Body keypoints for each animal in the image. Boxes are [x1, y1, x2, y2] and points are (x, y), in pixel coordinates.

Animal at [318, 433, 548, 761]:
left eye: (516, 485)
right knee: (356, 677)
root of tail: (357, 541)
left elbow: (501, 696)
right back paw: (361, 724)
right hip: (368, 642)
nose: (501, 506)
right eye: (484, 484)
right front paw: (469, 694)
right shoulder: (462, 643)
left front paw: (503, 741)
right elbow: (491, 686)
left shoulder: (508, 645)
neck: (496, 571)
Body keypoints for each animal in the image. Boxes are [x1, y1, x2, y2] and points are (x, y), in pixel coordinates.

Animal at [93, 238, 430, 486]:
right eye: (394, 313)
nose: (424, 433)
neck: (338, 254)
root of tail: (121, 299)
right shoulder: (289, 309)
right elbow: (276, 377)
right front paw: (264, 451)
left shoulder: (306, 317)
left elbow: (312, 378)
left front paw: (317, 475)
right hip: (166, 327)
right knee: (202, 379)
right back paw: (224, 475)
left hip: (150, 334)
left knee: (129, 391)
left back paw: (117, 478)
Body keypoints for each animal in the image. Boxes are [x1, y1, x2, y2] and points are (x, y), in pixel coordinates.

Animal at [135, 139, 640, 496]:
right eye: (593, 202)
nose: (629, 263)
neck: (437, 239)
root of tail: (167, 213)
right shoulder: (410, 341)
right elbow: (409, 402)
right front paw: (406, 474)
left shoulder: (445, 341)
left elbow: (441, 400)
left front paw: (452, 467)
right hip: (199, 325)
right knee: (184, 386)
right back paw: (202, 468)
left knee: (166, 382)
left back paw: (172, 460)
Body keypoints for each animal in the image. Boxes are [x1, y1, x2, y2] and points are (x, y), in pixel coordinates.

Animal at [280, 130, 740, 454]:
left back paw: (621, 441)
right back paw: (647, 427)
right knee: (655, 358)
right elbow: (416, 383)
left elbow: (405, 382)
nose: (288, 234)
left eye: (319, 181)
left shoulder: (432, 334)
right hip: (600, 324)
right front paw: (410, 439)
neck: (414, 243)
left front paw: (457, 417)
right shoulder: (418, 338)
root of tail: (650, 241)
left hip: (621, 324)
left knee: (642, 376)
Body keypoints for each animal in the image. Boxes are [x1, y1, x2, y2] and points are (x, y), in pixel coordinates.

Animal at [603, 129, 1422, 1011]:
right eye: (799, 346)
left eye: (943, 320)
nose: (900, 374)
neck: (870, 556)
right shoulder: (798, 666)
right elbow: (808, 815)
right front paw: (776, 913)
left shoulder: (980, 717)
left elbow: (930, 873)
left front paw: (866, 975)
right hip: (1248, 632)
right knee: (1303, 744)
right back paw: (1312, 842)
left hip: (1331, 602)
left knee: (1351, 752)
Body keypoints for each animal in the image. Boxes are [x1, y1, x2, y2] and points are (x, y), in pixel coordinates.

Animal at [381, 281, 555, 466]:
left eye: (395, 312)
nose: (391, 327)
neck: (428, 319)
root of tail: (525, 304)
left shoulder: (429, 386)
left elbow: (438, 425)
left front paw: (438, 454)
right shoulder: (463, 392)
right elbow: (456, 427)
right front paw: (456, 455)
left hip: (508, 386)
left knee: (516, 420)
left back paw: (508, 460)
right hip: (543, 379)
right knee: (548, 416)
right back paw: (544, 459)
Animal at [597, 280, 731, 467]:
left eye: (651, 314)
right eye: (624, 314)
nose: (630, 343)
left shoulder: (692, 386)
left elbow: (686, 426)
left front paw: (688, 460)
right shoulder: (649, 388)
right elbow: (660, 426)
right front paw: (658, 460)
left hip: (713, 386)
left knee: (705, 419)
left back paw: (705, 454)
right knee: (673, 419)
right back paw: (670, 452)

What to work on: Where the line holding "right back paw: (647, 427)" appears in the listing above, start reproducing exactly, and end with the line holding "right eye: (799, 346)".

Response area:
right back paw: (647, 427)
right knee: (655, 358)
right elbow: (416, 383)
left elbow: (405, 382)
nose: (288, 234)
left eye: (319, 181)
left shoulder: (432, 334)
right hip: (600, 324)
right front paw: (410, 439)
neck: (414, 243)
left front paw: (457, 417)
right shoulder: (418, 338)
root of tail: (650, 241)
left hip: (621, 324)
left knee: (642, 376)
Body keypoints for each animal in the image. Boxes are [x1, y1, x2, y2] and points are (x, y), in pixel coordinates.

Animal at [603, 129, 1422, 1011]:
right eye: (799, 346)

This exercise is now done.